Integrity vs completeness

These are different properties:

  • Integrity: packed evidence has not been altered after packing. AELITIUM provides this.
  • Completeness: all events that should have been captured were captured. AELITIUM does not provide this.

If a logging agent selectively omits events before they reach the capture layer, no cryptographic mechanism can detect the omission — there is nothing to hash. This is a well-known property of tamper-evident logs in distributed systems: proving nothing was omitted is harder than proving nothing was altered.

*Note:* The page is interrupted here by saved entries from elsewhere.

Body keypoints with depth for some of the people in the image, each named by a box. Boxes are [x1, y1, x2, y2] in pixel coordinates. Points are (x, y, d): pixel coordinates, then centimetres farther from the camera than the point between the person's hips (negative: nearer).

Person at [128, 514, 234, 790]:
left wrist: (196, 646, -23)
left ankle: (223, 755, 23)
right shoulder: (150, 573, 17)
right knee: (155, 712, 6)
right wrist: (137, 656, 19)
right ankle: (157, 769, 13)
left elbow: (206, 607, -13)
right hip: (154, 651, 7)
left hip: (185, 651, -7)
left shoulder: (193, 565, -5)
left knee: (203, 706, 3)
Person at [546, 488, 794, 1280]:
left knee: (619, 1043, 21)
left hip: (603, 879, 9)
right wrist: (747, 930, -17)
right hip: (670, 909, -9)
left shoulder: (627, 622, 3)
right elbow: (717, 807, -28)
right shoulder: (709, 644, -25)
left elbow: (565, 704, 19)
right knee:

Implication for agent systems: if the agent controls its own logging, it can omit entries without detection. An observer-based capture pattern — where an independent process intercepts LLM calls, rather than the agent calling the capture function — provides stronger completeness guarantees. This is the architectural direction for aelitium.capture in multi-agent deployments.


Canonical threat model

Threat P2 (hash) P3 (signed receipt)
Output tampered in storage ✅ detected ✅ detected
Manifest hash field altered ✅ detected ✅ detected
Both bundle and stored hash replaced consistently ❌ not detected ✅ detected (signature covers hash)
Bundle packed before/after the real generation ❌ not detected ✅ timestamp in receipt
Manually crafted bundle with valid hashes ❌ not detected ✅ requires authority to have seen hash at packing time
Packing process compromised ❌ not detected ❌ not detected
Agent omits events before capture ❌ not detected ❌ not detected
Model or prompt compromised before generation ❌ out of scope ❌ out of scope

Artifact forgery

Any party with access to the original inputs (the messages and model response) can reconstruct a bundle with valid, matching hashes. This is a known property of hash-based integrity systems, not a bug.

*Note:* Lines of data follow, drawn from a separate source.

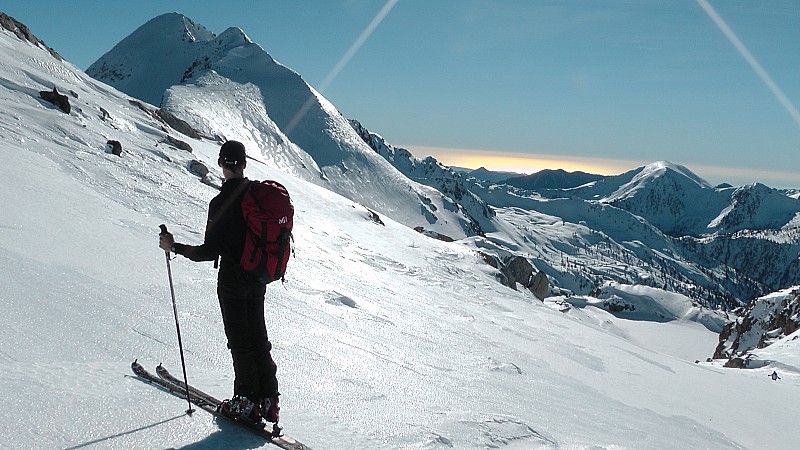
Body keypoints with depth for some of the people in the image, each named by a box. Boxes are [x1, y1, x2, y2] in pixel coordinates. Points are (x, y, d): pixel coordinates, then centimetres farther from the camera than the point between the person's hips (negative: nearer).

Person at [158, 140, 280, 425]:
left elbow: (210, 252, -17)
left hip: (232, 279, -6)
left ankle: (248, 402, 12)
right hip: (259, 278, 6)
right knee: (258, 338, 14)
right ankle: (269, 401, 18)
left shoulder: (221, 202, -18)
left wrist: (174, 247, -6)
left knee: (239, 340, 5)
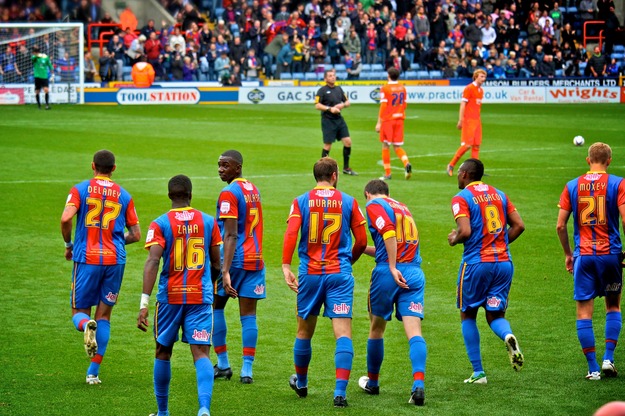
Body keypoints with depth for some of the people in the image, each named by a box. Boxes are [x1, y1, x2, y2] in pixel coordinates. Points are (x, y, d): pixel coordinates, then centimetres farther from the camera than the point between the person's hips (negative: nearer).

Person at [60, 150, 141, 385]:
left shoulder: (80, 190, 1)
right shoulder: (124, 195, 8)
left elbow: (66, 218, -15)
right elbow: (135, 235, 8)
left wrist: (68, 244, 2)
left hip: (86, 259, -2)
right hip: (114, 260, 2)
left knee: (79, 311, 10)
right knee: (104, 315, 9)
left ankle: (86, 326, -28)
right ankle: (94, 372, 5)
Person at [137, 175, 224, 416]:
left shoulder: (160, 224, -4)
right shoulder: (209, 222, 4)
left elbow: (153, 262, -15)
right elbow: (216, 263, 11)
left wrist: (145, 302, -19)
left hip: (170, 296, -1)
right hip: (201, 297, 1)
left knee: (163, 352, 17)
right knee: (201, 353, -4)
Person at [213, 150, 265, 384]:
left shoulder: (229, 193, -13)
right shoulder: (254, 190, 12)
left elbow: (231, 235, -20)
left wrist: (225, 271, -25)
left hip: (234, 259, -6)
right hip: (255, 259, 6)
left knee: (214, 307, 11)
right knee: (248, 315, 4)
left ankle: (223, 364, 13)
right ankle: (247, 369, -2)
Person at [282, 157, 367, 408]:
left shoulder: (301, 202, 3)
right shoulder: (348, 202, 3)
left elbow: (290, 235, -11)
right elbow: (362, 240, 7)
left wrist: (286, 267, -13)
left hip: (310, 274, 2)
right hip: (339, 274, -2)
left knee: (305, 331, 17)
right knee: (343, 333, -5)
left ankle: (300, 383, 35)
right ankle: (340, 392, -16)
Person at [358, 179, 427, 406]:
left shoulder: (374, 205, 2)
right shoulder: (403, 208, 24)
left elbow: (389, 233, -16)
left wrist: (392, 268, -18)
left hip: (388, 272, -5)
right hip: (414, 274, 5)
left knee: (376, 329, 15)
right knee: (414, 331, -6)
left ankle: (372, 382, 30)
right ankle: (418, 384, -24)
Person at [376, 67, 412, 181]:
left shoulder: (385, 89, -11)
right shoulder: (402, 88, 6)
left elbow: (383, 107, -13)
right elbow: (404, 105, 13)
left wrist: (379, 122, -9)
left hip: (388, 120, -5)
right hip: (399, 119, 5)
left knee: (385, 146, 6)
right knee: (397, 147, 10)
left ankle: (387, 173, 7)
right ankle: (406, 163, -18)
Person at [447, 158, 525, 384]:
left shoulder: (461, 198, -6)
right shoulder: (498, 194, 12)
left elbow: (465, 231, -18)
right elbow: (518, 225, 8)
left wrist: (453, 239, 3)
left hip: (476, 262, -5)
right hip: (503, 262, 5)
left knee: (468, 315, 12)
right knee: (495, 315, 11)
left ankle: (478, 373, 9)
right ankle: (508, 336, -25)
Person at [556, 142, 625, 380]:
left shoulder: (572, 186, 4)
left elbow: (560, 225, 3)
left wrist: (568, 254, 14)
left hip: (583, 256, 1)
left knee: (584, 312, 4)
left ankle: (593, 368, 1)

Why this is expected behavior:

An evidence bundle proves that a given payload was packed and has not changed since. It does not prove that the packing happened during the original model call or that no other party could have performed it. The hash is deterministic — that is a design goal, not a vulnerability.

Consequence: a bundle alone cannot prove that the person who packed it is the same person who made the API call. Anyone who knows the request and response can produce an identical bundle.

Mitigations, in increasing strength:

Mitigation What it adds
Capture adapter (P2) request_hash ties the bundle to the payload recorded by the capture path, not a reconstruction
Operator signing (P2+) Ed25519 signature in verification_keys.json ties the bundle to the operator's private key
Authority receipt (P3) External timestamp and signature prove the authority saw this hash at a specific time — forgery would require the authority's private key
Observer-based capture Independent process intercepts the API call; the agent cannot forge what it did not control

Practical implication: for internal audit trails and model drift detection, P2 hash-only bundles are sufficient — collusion requires controlling both the bundle and the hash store. For third-party audits or regulatory submissions, P3 receipts add non-repudiation.


Practical guidance

When P2 (hash only) is sufficient

  • Internal audit trails where the hash DB is access-controlled separately from the evidence storage
  • Pipelines where tamper-detection is needed but non-repudiation is not
  • Debugging and reproducibility verification

When P3 (signed receipt) adds value

  • Third-party audits where the auditor needs independent attestation
  • Regulatory contexts requiring a trusted timestamp from a named authority
  • Dispute resolution where the chain of custody must be externally verifiable

When neither is sufficient

  • Proving that a model with specific parameters generated the output (requires model-level attestation)
  • Proving the output is factually correct (requires evaluation, not integrity)
  • Preventing adversarial prompt injection before generation

Summary

AELITIUM is best understood as an evidence preservation layer, not a trust oracle.

It answers: "Is what you have now what was recorded then?"

It does not answer: "Should you trust what was recorded?"

For the latter, you need provenance — which is the direction of P3 and beyond.